A notícia da morte de Ramayana foi divulgada na “Folha da Madrugada”, um periódico de poucas páginas, vendido nos semáforos por um quarto de real. Robert ficou sabendo do falecimento da colega do Marista, através de informação de Ravenala, que ao noticiar o fato fez-lhe um convite:
— Quero que vá comigo a um sarau!
— Sarau?
— Uma tertúlia. Tenho um projeto literário e gostaria que você o examinasse.
—Bem, então este é o sarau?
— Não exatamente. O sarau acontecerá na chácara de Alice em Petrópolis. Ela vai lançar um livro.

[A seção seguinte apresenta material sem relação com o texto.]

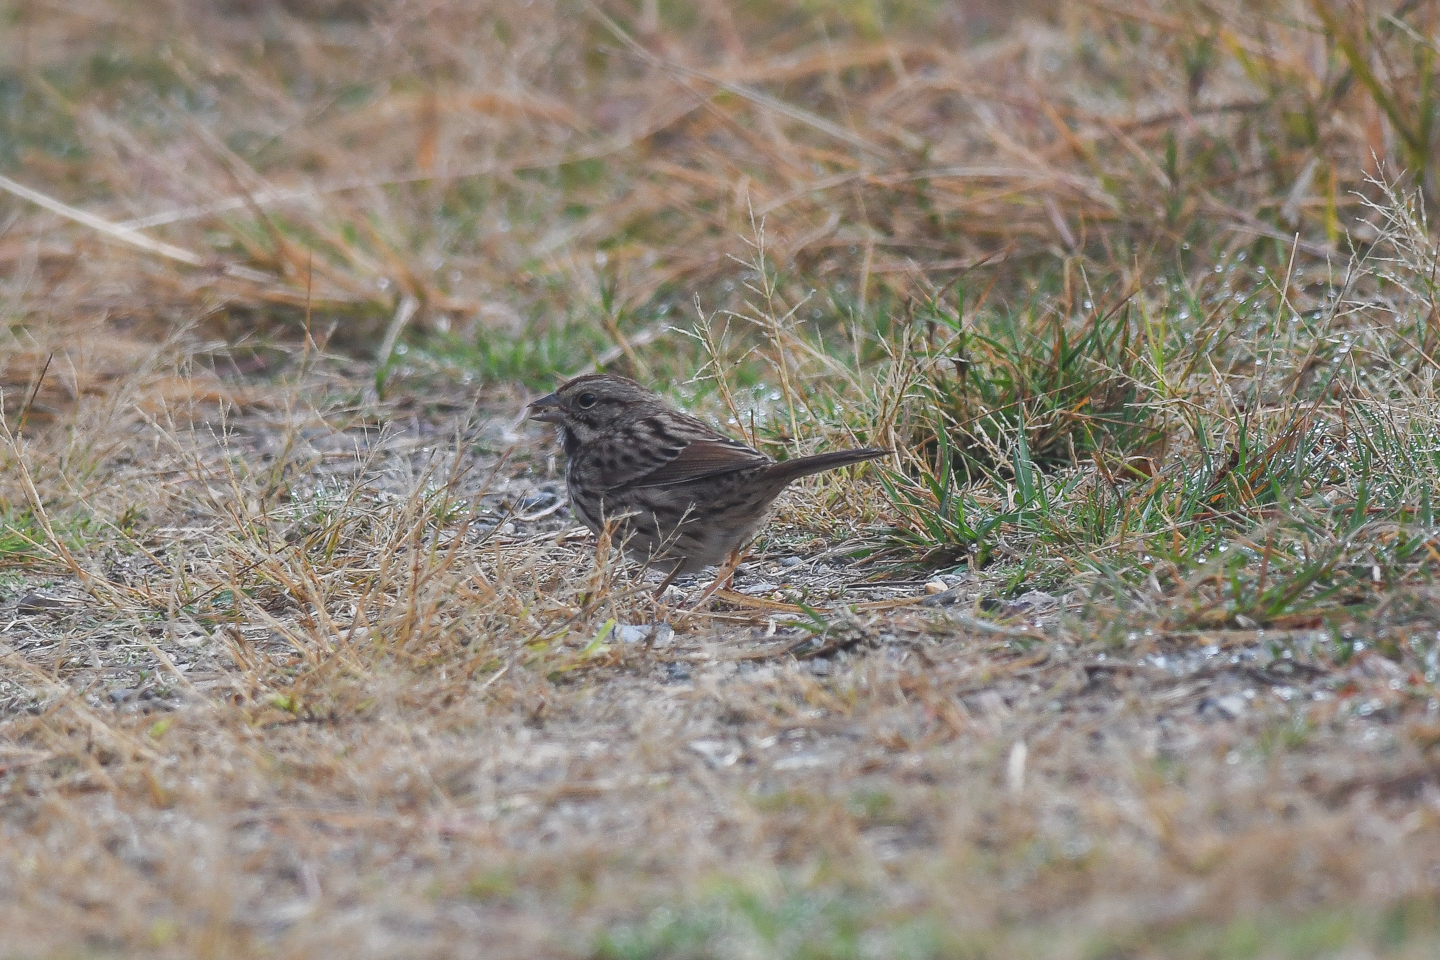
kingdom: Animalia
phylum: Chordata
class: Aves
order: Passeriformes
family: Passerellidae
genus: Melospiza
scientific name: Melospiza melodia
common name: Song sparrow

— Alice? Nossa antiga professora Marista?
— Sim, ela mesma!
– Menina, veja para onde está me levando...
— Por quê?
— Ora, eu como livros. Fico horas na biblioteca, só olhando livros lidos, marcados, rabiscados com anotações, e data da leitura. Muitos deles com releitura e data. Todo livro que leio, torna-se livro de consulta. Fico olhando, e às vezes riu. No ano de mil novecentos e pedrinhas que que estava eu a fazer na vida, quando li este livro? E revivo momentos de boas lembranças...
— Então, és o verme gordo que roeu os sete livros do Velho Testamento?
Riu.
— Não sou nenhum Lutero!
— Brincadeira.
— Eu sei.
A semana passa devagar, escorrem os dias numa ampulheta do tamanho do mundo. Horas, minutos e segundos, escorregam lentamente. O tempo caminha devagar... No relógio da vida, a contagem é regressiva.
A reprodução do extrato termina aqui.